Merci Père Castor et à tout à l'heure pour un nouvel interlude traitant de l'influence de la politique de Margaret Thatcher sur le rock de Liverpool. Avant cela, revenons au Supersonic et à l'éclatante prestation de Friko, issus du collectif Hallogallo regroupant les jeunes musiciens d'indie-rock de Chicago (dont Horsegirl et Lifegard) et menés par le charismatique Niko Kapetan. Ce qui nous impressionne chez ce groupe n'est pas tant leur musique que la manière dont il la joue. Alternant pop flamboyante, rock saturé et folk incarné, leurs morceaux conservent tous une structure classique à travers laquelle leurs influences apparaissent aisément mais l'intensité mise dans une chacune des interprétations fait de Friko un groupe à part promis à un brillant avenir. Les Américains alternent morceaux à l'euphorie contagieuse dignes d'Arcade Fire, décharges subites de violence grunge et moments de grâce avec des ballades folk sur lesquelles le chant cristallin de Kapetan hypnotise le public qui se voit soudain plonger dans un recueillement silencieux. Avec ce concert renversant, Friko mettent la barre si haute que les prochains groupes risquent fort de souffrir de la comparaison.

Acte 3 : Disgusting Sisters – Liberté, Égalité, Sororité
Friko nous ont fait oublier notre planning surchargé au minutage millimétré, ainsi nous ratons les vingt premières minutes du concert des Disgusting Sisters à la Mécanique Ondulatoire. Cette petite cave possède la particularité de bénéficier toute l'année d'un microclimat subtropical où la température ne descend jamais en dessous des trente degrés et le taux d'humidité frôle souvent les 80%, ce qui en fait selon notre humeur et notre place la meilleur salle du monde (elle transpire le rock comme peu d'autres) ou la pire (la circulation y est difficile, la visibilité parfois réduite à néant et on y sue souvent à grosses gouttes). Ce soir tous les voyants sont au vert pour accueillir dans les meilleures conditions Jules et Josie, deux sœurs à la scène comme à la ville, qui ont formé Disgusting Sisters en mars dernier et n'ont encore sorti aucun titre. Pourtant elles enchaînent les festivals, ont ouvert pour Two Door Cinema Club et Maxïmo Park, tandis que Jarvis Cocker et Alexis Taylor jouent leur musique dans leurs DJ sets. On a entendu selon certaines sources que c'était « complétement nul » et selon d'autres « carrément génial » comme c'est souvent le cas pour parler des groupes bénéficiant d'une hype instantanée.

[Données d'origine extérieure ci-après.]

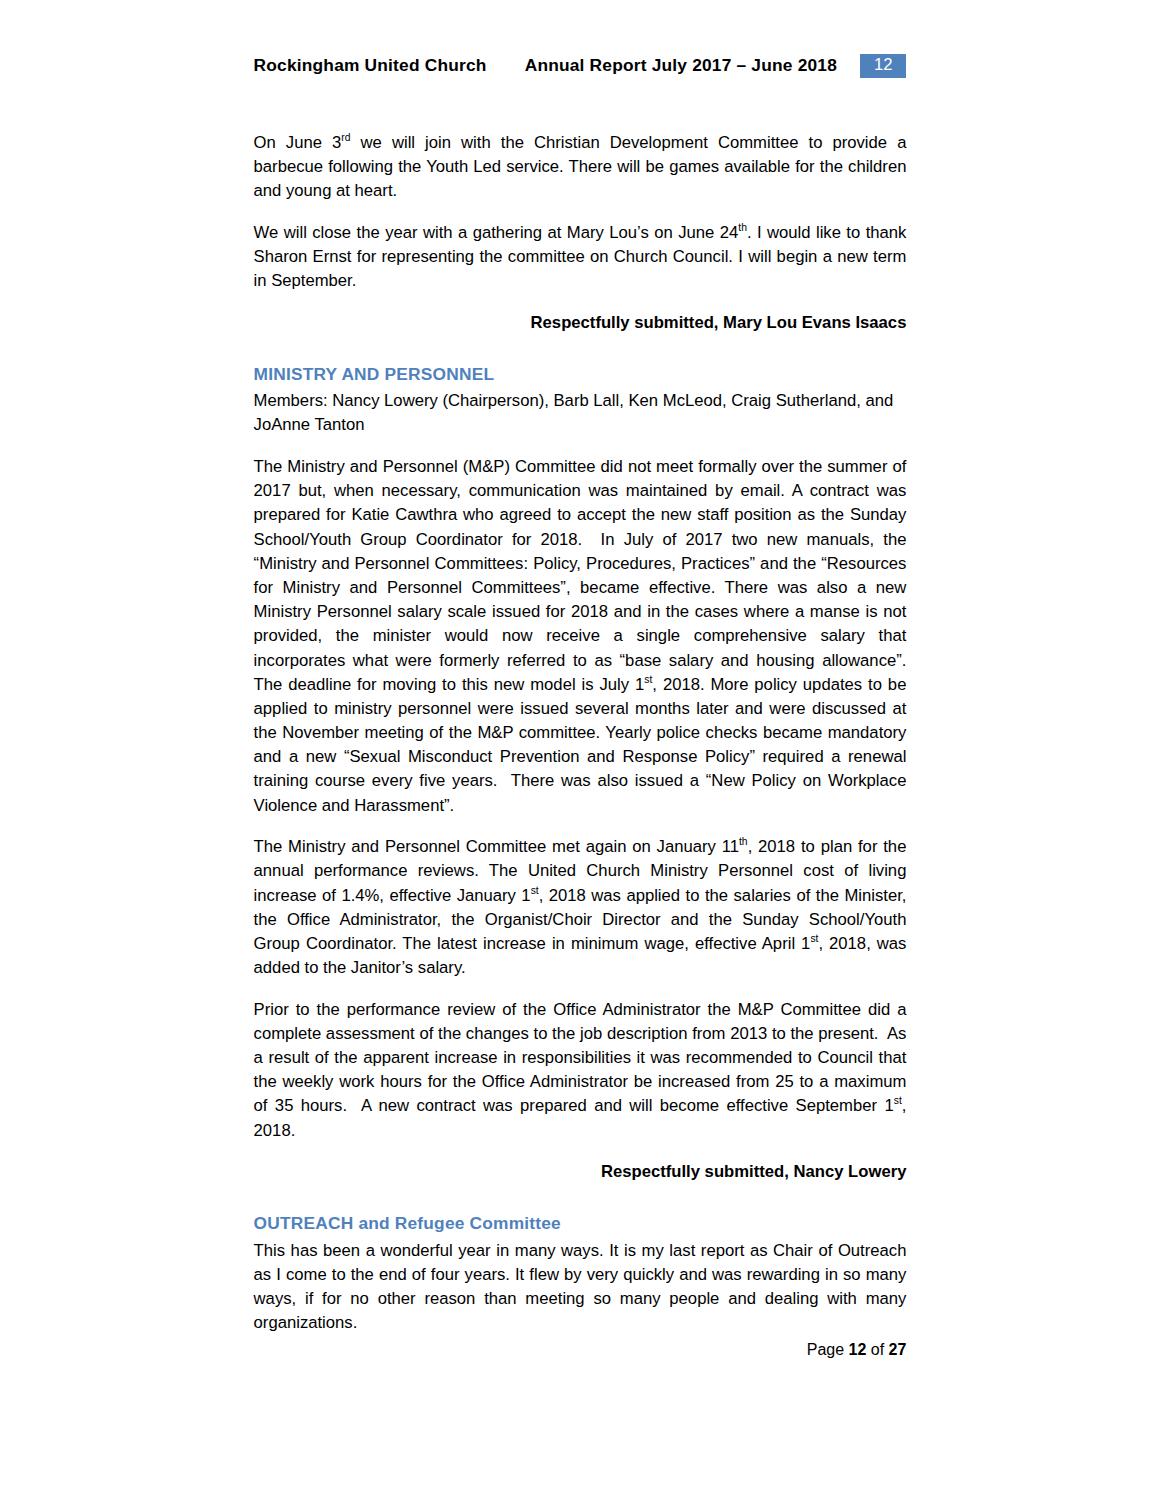Rockingham United Church Annual Report July 2017 – June 2018
12
On June 3rd we will join with the Christian Development Committee to provide a barbecue following the Youth Led service. There will be games available for the children and young at heart.
We will close the year with a gathering at Mary Lou’s on June 24th. I would like to thank Sharon Ernst for representing the committee on Church Council. I will begin a new term in September.
Respectfully submitted, Mary Lou Evans Isaacs
Ministry and Personnel
Members: Nancy Lowery (Chairperson), Barb Lall, Ken McLeod, Craig Sutherland, and JoAnne Tanton
The Ministry and Personnel (M&P) Committee did not meet formally over the summer of 2017 but, when necessary, communication was maintained by email. A contract was prepared for Katie Cawthra who agreed to accept the new staff position as the Sunday School/Youth Group Coordinator for 2018. In July of 2017 two new manuals, the “Ministry and Personnel Committees: Policy, Procedures, Practices” and the “Resources for Ministry and Personnel Committees”, became effective. There was also a new Ministry Personnel salary scale issued for 2018 and in the cases where a manse is not provided, the minister would now receive a single comprehensive salary that incorporates what were formerly referred to as “base salary and housing allowance”. The deadline for moving to this new model is July 1st, 2018. More policy updates to be applied to ministry personnel were issued several months later and were discussed at the November meeting of the M&P committee. Yearly police checks became mandatory and a new “Sexual Misconduct Prevention and Response Policy” required a renewal training course every five years. There was also issued a “New Policy on Workplace Violence and Harassment”.
The Ministry and Personnel Committee met again on January 11th, 2018 to plan for the annual performance reviews. The United Church Ministry Personnel cost of living increase of 1.4%, effective January 1st, 2018 was applied to the salaries of the Minister, the Office Administrator, the Organist/Choir Director and the Sunday School/Youth Group Coordinator. The latest increase in minimum wage, effective April 1st, 2018, was added to the Janitor’s salary.
Prior to the performance review of the Office Administrator the M&P Committee did a complete assessment of the changes to the job description from 2013 to the present. As a result of the apparent increase in responsibilities it was recommended to Council that the weekly work hours for the Office Administrator be increased from 25 to a maximum of 35 hours. A new contract was prepared and will become effective September 1st, 2018.
Respectfully submitted, Nancy Lowery
OUTREACH and Refugee Committee
This has been a wonderful year in many ways. It is my last report as Chair of Outreach as I come to the end of four years. It flew by very quickly and was rewarding in so many ways, if for no other reason than meeting so many people and dealing with many organizations.
Page 12 of 27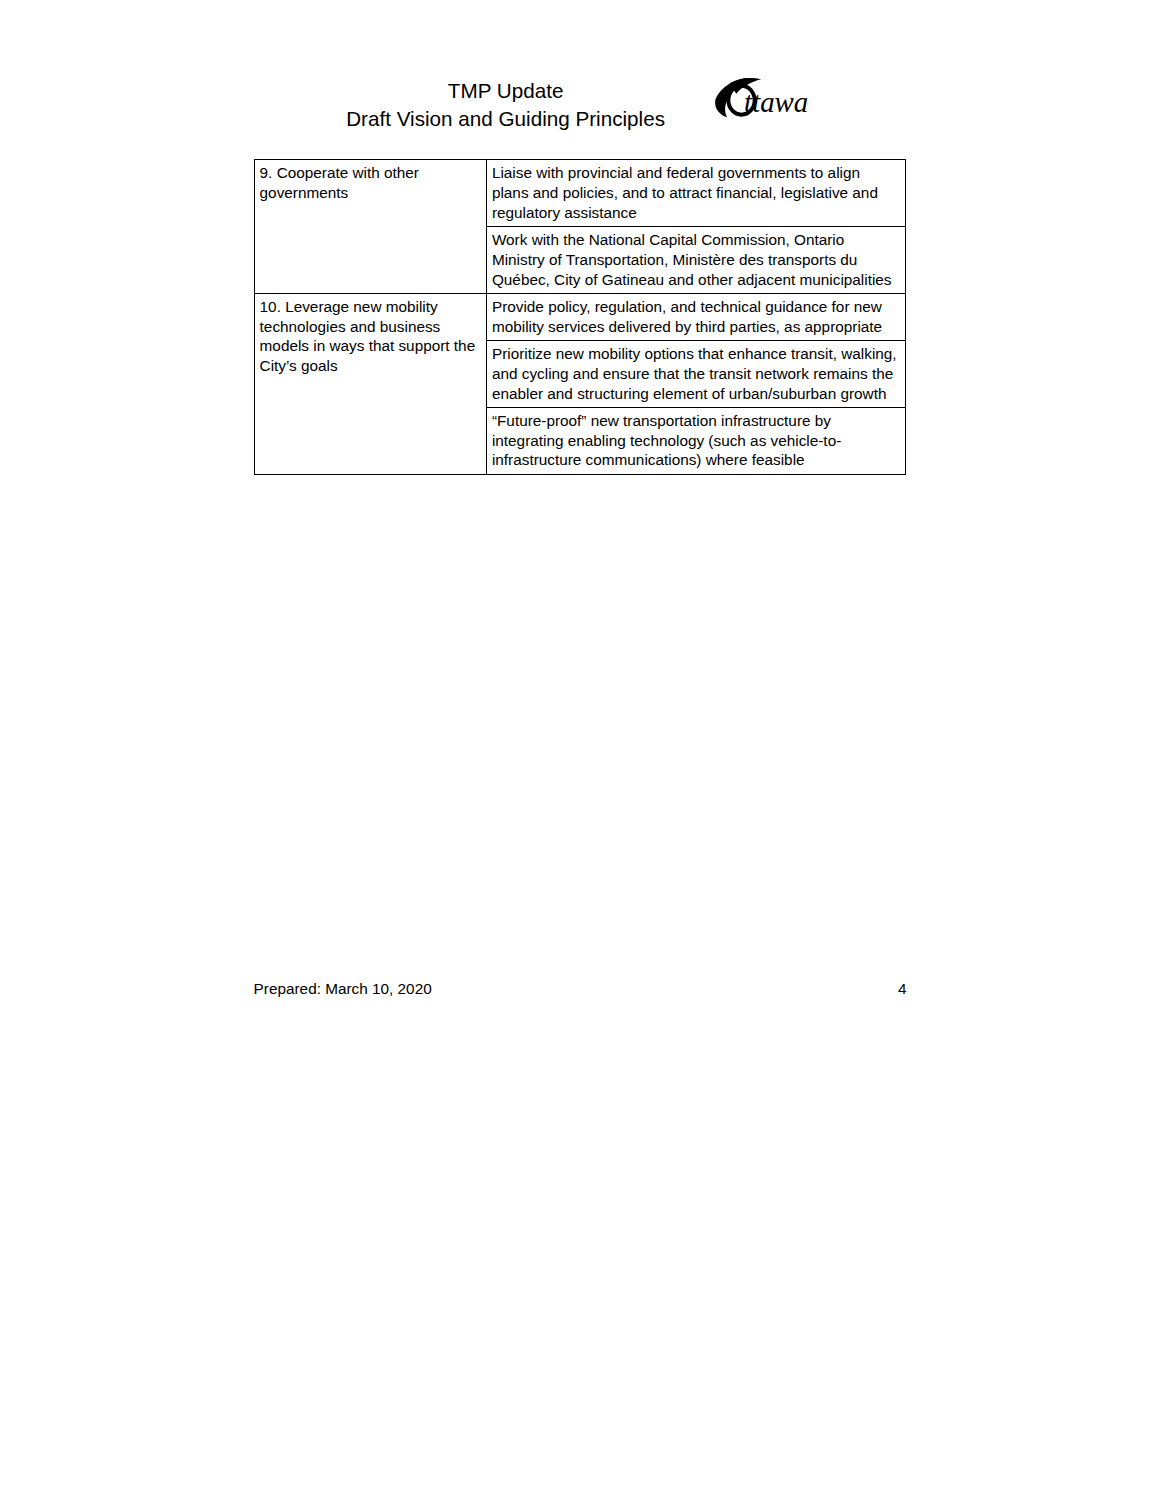TMP Update
Draft Vision and Guiding Principles
ttawa
| 9. Cooperate with other governments | Liaise with provincial and federal governments to align plans and policies, and to attract financial, legislative and regulatory assistance |
| Work with the National Capital Commission, Ontario Ministry of Transportation, Ministère des transports du Québec, City of Gatineau and other adjacent municipalities |
| 10. Leverage new mobility technologies and business models in ways that support the City’s goals | Provide policy, regulation, and technical guidance for new mobility services delivered by third parties, as appropriate |
| Prioritize new mobility options that enhance transit, walking, and cycling and ensure that the transit network remains the enabler and structuring element of urban/suburban growth |
| “Future-proof” new transportation infrastructure by integrating enabling technology (such as vehicle-to-infrastructure communications) where feasible |
Prepared: March 10, 2020 4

Premier constat dès notre arrivée, le public affiche des sourires aussi XXL que ceux de Jules (celle qui porte une frange, un ensemble crop-top - bas de survêtement Adidas et des lunettes à la Nick Bollettieri) et de Josie (celle qui porte une frange, un ensemble crop-top - bas de survêtement Adidas et des lunettes à la Nick Bollettieri). Elles apprennent au public leur prochaine chorégraphie, descendent danser dans la fosse, chantent une pop énergique et acidulée et tout ce petit monde à l'air de franchement s'amuser. Faute de catalogue, leur set se terminera avec douze minutes d'avance, faisons le calcul, nous n'aurons assisté qu'à trois petites chansons et huit minutes de concert. Cela ne pourrait être que léger, drôle et anecdotique mais leur évidente qualité d'entertainers et leur facilité à imposer leur univers fun et coloré devraient transformer la hype en petite sensation pop, parfaite pour être dégustée bien frappée durant les prochains festivals d'été.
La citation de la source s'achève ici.